• **SOURCE MATERIAL**:
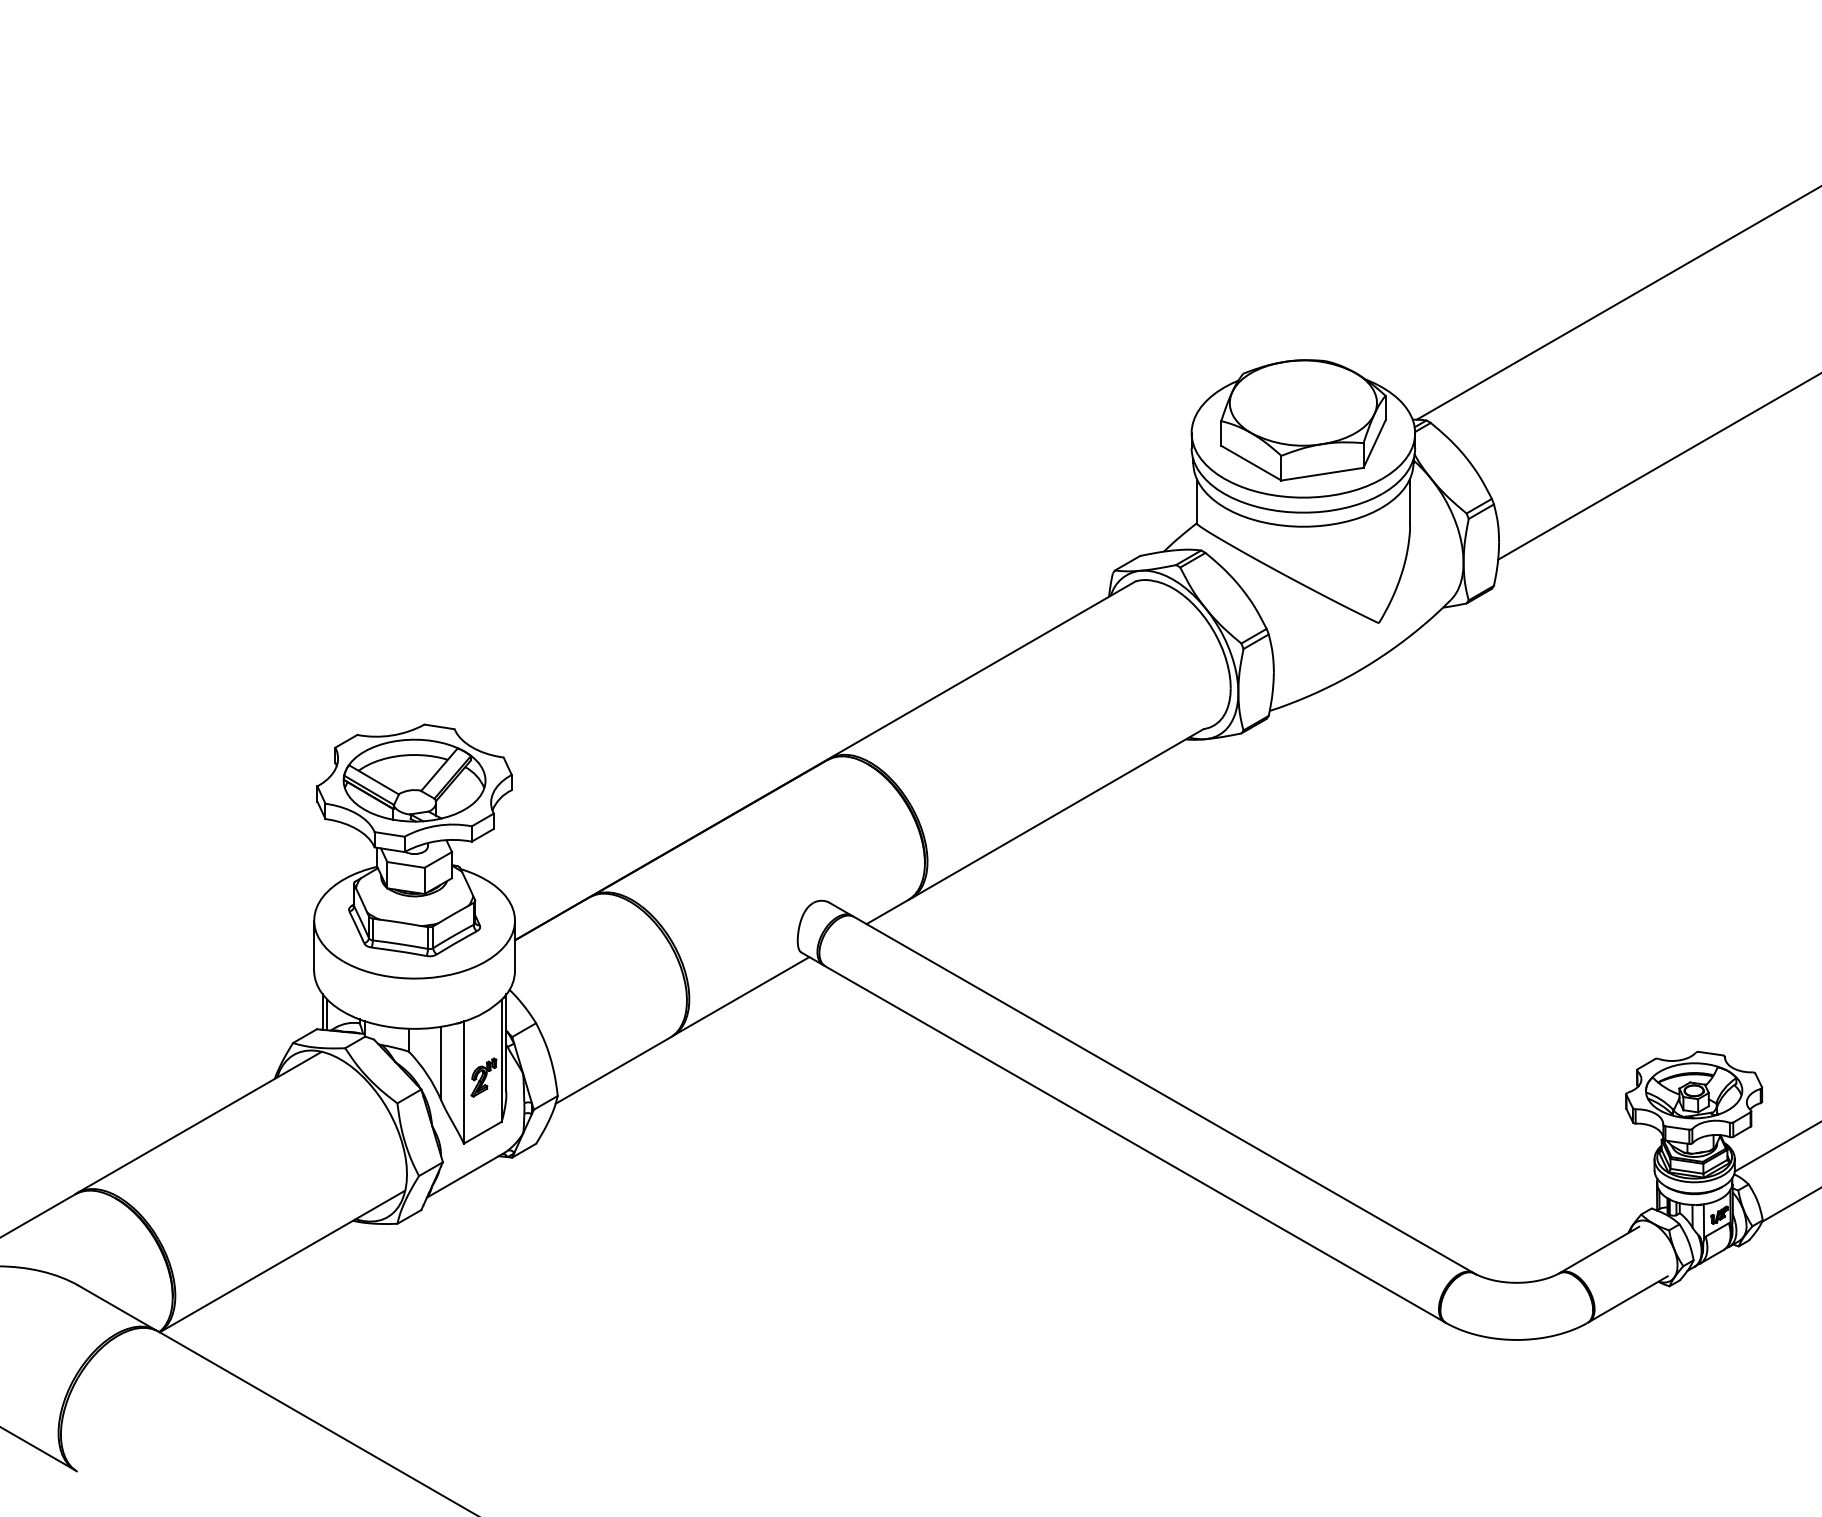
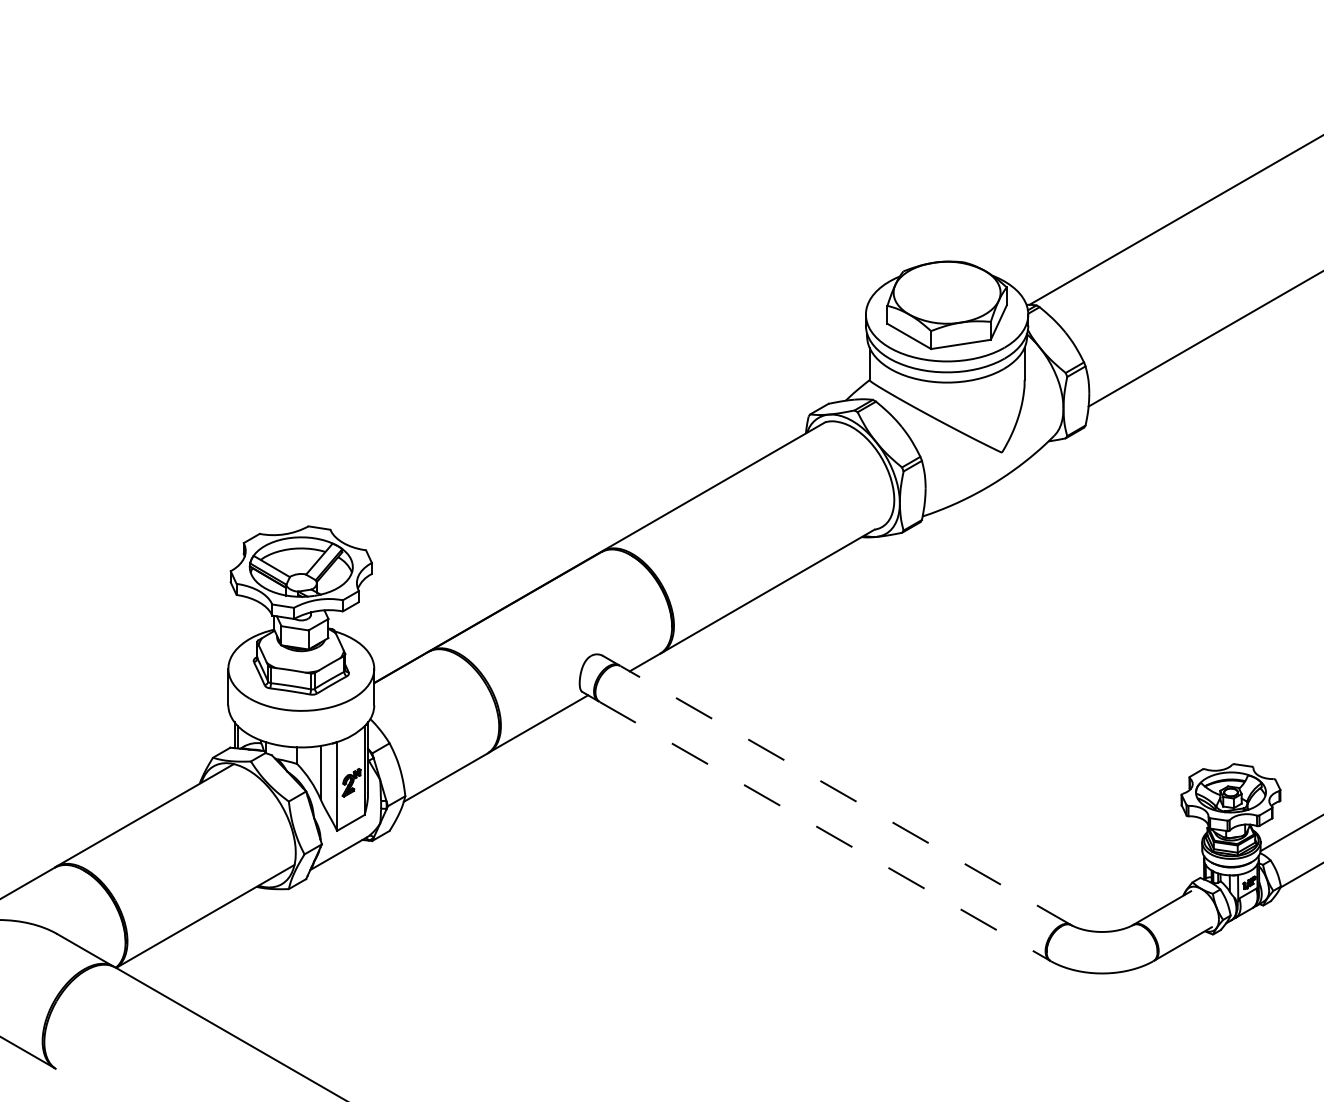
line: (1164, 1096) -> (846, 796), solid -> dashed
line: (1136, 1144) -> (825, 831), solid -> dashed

---

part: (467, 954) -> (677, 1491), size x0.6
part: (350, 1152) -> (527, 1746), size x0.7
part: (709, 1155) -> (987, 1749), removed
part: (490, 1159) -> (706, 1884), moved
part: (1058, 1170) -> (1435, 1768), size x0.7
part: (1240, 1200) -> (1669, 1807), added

• **TASK DIRECTIONS**: Scan the listing above for the line that has "line: (1164, 1096)", then copy exactly from that line through the line that has "line: (1136, 1144)".

• **ANSWER FOR THE TASK**:
line: (1164, 1096) -> (846, 796), solid -> dashed
line: (1136, 1144) -> (825, 831), solid -> dashed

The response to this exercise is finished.